Listed entries:
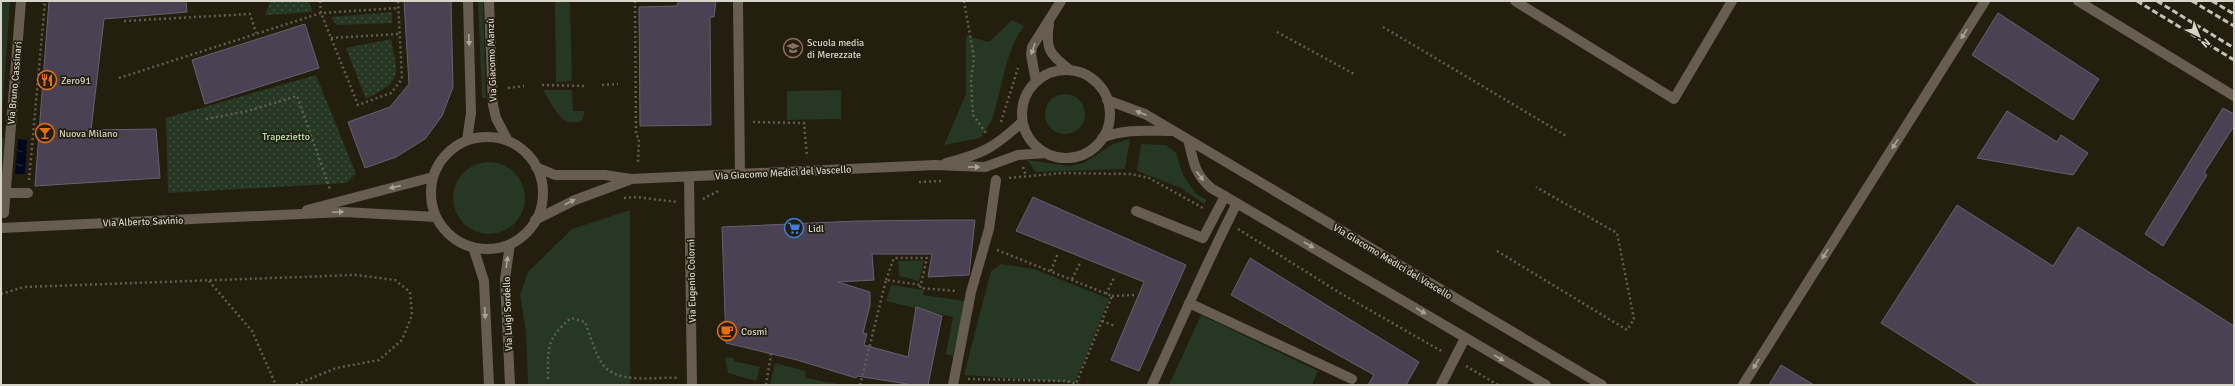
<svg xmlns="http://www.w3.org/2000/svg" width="2235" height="386" font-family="Signika,sans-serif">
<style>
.green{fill:#263723}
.garden{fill:url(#garden-dots)}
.water{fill:url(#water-ripples)}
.building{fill:#4a4152;stroke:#685f71}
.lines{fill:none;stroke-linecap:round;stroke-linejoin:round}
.path{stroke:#635e4f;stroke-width:2.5;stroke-dasharray:2 3;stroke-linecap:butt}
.lane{stroke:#675d51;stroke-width:10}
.street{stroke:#675d51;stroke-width:10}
.rail{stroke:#c4c1b5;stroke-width:3;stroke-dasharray:6 3;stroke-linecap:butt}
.oneway{fill:#aaa499}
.labels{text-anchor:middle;stroke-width:3.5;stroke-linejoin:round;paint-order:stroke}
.poi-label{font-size:10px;fill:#d7d4c9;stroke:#231e0d;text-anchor:start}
.street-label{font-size:10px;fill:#d7d4c9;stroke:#231e0d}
.park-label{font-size:10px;fill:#bbe4b2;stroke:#231e0d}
</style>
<defs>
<pattern id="garden-dots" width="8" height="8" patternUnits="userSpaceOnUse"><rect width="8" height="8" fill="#263723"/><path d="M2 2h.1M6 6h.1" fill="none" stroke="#455342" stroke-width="1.8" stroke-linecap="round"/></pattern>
<pattern id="water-ripples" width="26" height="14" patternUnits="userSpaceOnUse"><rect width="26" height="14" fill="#00081d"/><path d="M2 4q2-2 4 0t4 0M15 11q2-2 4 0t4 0" fill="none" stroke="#242b3c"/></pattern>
</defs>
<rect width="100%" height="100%" fill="#231e0d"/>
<path class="green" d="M1 1H10L2 117H1Z
M478 1H483L486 98H482Z
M555 1H570L572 81 556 82Z
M1012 20 1024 26C1004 53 1003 89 992 119 989 126 984 132 980 138L944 145 966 94V36L989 42Z
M543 90H572L573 111H585L582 120C562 131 552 104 543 90Z
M841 90V119L787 120V91Z
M1045 114a20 20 0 1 1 40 0a20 20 0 1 1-40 0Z
M1 137 4 138 2 176H1Z
M1130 139 1125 169 1036 172 1027 160 1070 166 1084 163 1113 144Z
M1141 144 1166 145 1176 153 1183 175 1196 194 1207 200 1204 204 1181 188 1137 171Z
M453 198a36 36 0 1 1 72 0a36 36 0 1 1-72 0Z
M630 210V385H528L526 332 520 295 528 272 572 229Z
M924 260 919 281 899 276 898 261Z
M1001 264 1034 269 1109 299 1075 383 964 375 991 271Z
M891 285 924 290 923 295 965 301 953 356 946 354 953 317 886 301Z
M1201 315 1318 371 1312 385H1169Z
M725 357 734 358V361L760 367 756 381 728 373Z
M775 363 805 371 806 378 843 385 770 384Z"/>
<path class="garden" d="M308 1 313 12 265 15 270 2Z
M392 12V23L336 25 331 17Z
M391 39C398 76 404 80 366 99L346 48Z
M316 75 356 174 346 183 168 193 166 118Z"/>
<path class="water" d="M18 139 27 140 25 174H15Z"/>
<path class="building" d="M49 1H186L187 12 104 19 91 130 156 129 160 178 35 186Z
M404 1H451L453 87 442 116 425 139 396 157 365 168 348 122 390 107 409 84Z
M678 1H716L714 17H710L711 125 640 126 639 7 677 6Z
M1998 13 2099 79 2073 120 1972 55Z
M305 24 319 68 205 104 192 60Z
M2223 108 2234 114V126L2204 173 2207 175 2163 246 2145 234Z
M2007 111 2057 142 2061 135 2088 153 2073 175 1977 158Z
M1033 197 1186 265 1139 371 1111 360 1144 282 1016 231Z
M1957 205 2053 266 2078 227 2234 326V385H1979L1881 323Z
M949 220H975L969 275 928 277 932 254H872L874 280 838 282 870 292V305L863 333 867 334 864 345 908 357 916 307 942 316 928 385H913L857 376 856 378 797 360 726 343 722 227 857 221Z
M1250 258 1419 362 1406 385H1368L1374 375 1231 295Z
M1781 365 1814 385H1769Z"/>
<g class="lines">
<path class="path" d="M320 1 321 13 398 8
M635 1 636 135 639 138 638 162
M964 1 974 58 971 81 973 115 986 133
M124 21 250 14 256 33
M1383 27 1568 137
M1277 32 1354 74
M331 38 399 34
M119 78 321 13 358 105 391 93 402 79 398 1
M542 85 586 86
M602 85 618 84
M508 88 524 86
M206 119 248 111 297 96 330 189
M753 122 804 123 807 157
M1001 122 1018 68
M1023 167 1026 176
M1009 178 1061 173 1131 174 1149 178 1203 208
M29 180 45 1
M919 182 942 181
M624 198 636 197 677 202
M703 199 720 190
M1238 229 1340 293 1443 352
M997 250 1112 296 1076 384
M1497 251 1627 330 1634 319 1617 233 1536 187
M1051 271 1058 253
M1072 279 1081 261
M886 280 894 258H927L920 288 957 291
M209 281 252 331 276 385
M1 294 24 287 355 275 395 280 410 292 412 315 402 340 379 360 336 368 295 385
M1106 294 1115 276
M1112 296 1134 295
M1102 321 1115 326
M1466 366 1498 385
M548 379C548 348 546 339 571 318L585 322C590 335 594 350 601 362 616 386 656 376 679 378
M968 379 1067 381 1079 385
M766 385 771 354
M860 385 886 280 921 285"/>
<path class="lane" d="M1515 1 1674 99 1732 1
M1136 211 1203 238 1225 196"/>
<path class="street" d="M489 1 493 105 496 118 508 141
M738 1 740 174
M2078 1 2234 96
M1049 24C1045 49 1050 55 1070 70
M1022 114a44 44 0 1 1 88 0a44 44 0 1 1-88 0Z
M1036 82 1031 54 1032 47 1061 1
M1107 100 1145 114 1602 385
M431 193a56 56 0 1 1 112 0a56 56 0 1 1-112 0Z
M1102 138C1125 128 1149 131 1173 131
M467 140 471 113 468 1
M1188 140C1194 161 1193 172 1211 188L1546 385
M946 163C983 154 995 147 1022 122
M536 167 555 175H605L631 179 935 165 985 167 1018 155 1046 153
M689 177 692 385
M5 193H28
M307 210 433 177
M4 213 21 1
M535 220 575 200 629 180
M1 228 344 212 436 217
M510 244 505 279 510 385
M473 247 484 281 489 385
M1189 303 1352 379
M953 385 971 292 989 229 996 180
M1152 385C1180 324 1207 262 1237 203
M1441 385 1465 338
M1743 385 1985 1"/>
<path class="rail" d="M2137 1 2234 60
M2157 1 2234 48
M2192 1 2234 26
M2212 1 2234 14"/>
</g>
<defs><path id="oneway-solid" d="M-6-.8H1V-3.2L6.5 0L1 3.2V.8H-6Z"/></defs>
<g class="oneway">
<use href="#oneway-solid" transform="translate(1964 34) rotate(122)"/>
<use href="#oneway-solid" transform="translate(469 40) rotate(88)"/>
<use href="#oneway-solid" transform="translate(1033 49) rotate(109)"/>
<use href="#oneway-solid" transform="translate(1141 113) rotate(-157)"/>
<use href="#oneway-solid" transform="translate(1895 144) rotate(122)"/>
<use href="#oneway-solid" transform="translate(974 167)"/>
<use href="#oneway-solid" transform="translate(1200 176) rotate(53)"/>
<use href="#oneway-solid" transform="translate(395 187) rotate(167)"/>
<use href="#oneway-solid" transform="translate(570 202) rotate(-27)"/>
<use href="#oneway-solid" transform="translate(338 212) rotate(-3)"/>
<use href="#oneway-solid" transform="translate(1309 245) rotate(30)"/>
<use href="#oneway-solid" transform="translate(1825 254) rotate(122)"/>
<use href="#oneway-solid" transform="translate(507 262) rotate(-82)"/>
<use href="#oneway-solid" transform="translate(1421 311) rotate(31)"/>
<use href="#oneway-solid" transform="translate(485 313) rotate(87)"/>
<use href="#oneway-solid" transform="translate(1499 358) rotate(31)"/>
<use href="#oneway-solid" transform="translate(1756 364) rotate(122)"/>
</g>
<defs>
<g id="school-ring" transform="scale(1)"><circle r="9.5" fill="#231e0d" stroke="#8d6e63" stroke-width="1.5"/><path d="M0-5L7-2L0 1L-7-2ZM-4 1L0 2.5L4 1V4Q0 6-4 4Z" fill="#8d6e63"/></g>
<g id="restaurant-ring" transform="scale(1)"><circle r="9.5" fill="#231e0d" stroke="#e8710a" stroke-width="1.5"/><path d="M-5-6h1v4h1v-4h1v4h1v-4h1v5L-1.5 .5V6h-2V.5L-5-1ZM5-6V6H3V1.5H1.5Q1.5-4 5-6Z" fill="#e8710a"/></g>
<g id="bar-ring" transform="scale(1)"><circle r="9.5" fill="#231e0d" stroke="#e8710a" stroke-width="1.5"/><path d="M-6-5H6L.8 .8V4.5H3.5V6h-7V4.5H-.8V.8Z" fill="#e8710a"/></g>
<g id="supermarket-ring" transform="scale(1)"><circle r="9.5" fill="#231e0d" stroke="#3f7fe0" stroke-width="1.5"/><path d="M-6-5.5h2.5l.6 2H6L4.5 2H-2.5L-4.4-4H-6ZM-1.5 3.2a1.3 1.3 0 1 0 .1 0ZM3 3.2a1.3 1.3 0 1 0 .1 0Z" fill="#3f7fe0"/></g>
<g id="cafe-ring" transform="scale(1)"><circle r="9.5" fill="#231e0d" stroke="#e8710a" stroke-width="1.5"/><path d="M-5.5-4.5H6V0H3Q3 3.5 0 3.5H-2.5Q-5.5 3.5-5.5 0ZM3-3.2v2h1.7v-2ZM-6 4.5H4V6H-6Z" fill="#e8710a"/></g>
</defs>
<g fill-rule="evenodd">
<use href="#school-ring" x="793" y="48"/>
<use href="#restaurant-ring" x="47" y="80"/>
<use href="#bar-ring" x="45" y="133"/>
<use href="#supermarket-ring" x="794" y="228"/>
<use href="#cafe-ring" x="727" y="331"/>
</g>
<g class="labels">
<g class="poi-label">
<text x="807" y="46">Scuola media<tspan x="807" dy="12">di Merezzate</tspan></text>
<text x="61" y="84">Zero91</text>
<text x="59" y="137">Nuova Milano</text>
<text x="808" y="232">Lidl</text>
<text x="741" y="335">Cosmì</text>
</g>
<g class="street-label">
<text transform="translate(491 60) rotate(-92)" y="4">Via Giacomo Manzù</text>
<text transform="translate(14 83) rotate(-85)" y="4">Via Bruno Cassinari</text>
<text transform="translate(783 172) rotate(-3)" y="4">Via Giacomo Medici del Vascello</text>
<text transform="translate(143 221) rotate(-2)" y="4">Via Alberto Savinio</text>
<text transform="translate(1393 261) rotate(31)" y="4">Via Giacomo Medici del Vascello</text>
<text transform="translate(691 281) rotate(-91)" y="4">Via Eugenio Colorni</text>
<text transform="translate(507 314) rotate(-92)" y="4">Via Luigi Sordello</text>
</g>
<g class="park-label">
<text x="286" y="140">Trapezietto</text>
</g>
</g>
<rect width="2235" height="386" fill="none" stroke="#d7d4c9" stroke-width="4"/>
<g transform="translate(2199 36) rotate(137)" stroke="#231e0d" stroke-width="3" paint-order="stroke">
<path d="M0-3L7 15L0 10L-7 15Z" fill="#d7d4c9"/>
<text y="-6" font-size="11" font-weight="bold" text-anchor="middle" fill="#d7d4c9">N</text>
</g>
</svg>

Problem requirements: Above are records; repeat only the lines starting at the line with "M1033 197 1186" and ending at the line with "M1466 366 1498 385", exactly as they appear, both included.

Result of the task:
M1033 197 1186 265 1139 371 1111 360 1144 282 1016 231Z
M1957 205 2053 266 2078 227 2234 326V385H1979L1881 323Z
M949 220H975L969 275 928 277 932 254H872L874 280 838 282 870 292V305L863 333 867 334 864 345 908 357 916 307 942 316 928 385H913L857 376 856 378 797 360 726 343 722 227 857 221Z
M1250 258 1419 362 1406 385H1368L1374 375 1231 295Z
M1781 365 1814 385H1769Z"/>
<g class="lines">
<path class="path" d="M320 1 321 13 398 8
M635 1 636 135 639 138 638 162
M964 1 974 58 971 81 973 115 986 133
M124 21 250 14 256 33
M1383 27 1568 137
M1277 32 1354 74
M331 38 399 34
M119 78 321 13 358 105 391 93 402 79 398 1
M542 85 586 86
M602 85 618 84
M508 88 524 86
M206 119 248 111 297 96 330 189
M753 122 804 123 807 157
M1001 122 1018 68
M1023 167 1026 176
M1009 178 1061 173 1131 174 1149 178 1203 208
M29 180 45 1
M919 182 942 181
M624 198 636 197 677 202
M703 199 720 190
M1238 229 1340 293 1443 352
M997 250 1112 296 1076 384
M1497 251 1627 330 1634 319 1617 233 1536 187
M1051 271 1058 253
M1072 279 1081 261
M886 280 894 258H927L920 288 957 291
M209 281 252 331 276 385
M1 294 24 287 355 275 395 280 410 292 412 315 402 340 379 360 336 368 295 385
M1106 294 1115 276
M1112 296 1134 295
M1102 321 1115 326
M1466 366 1498 385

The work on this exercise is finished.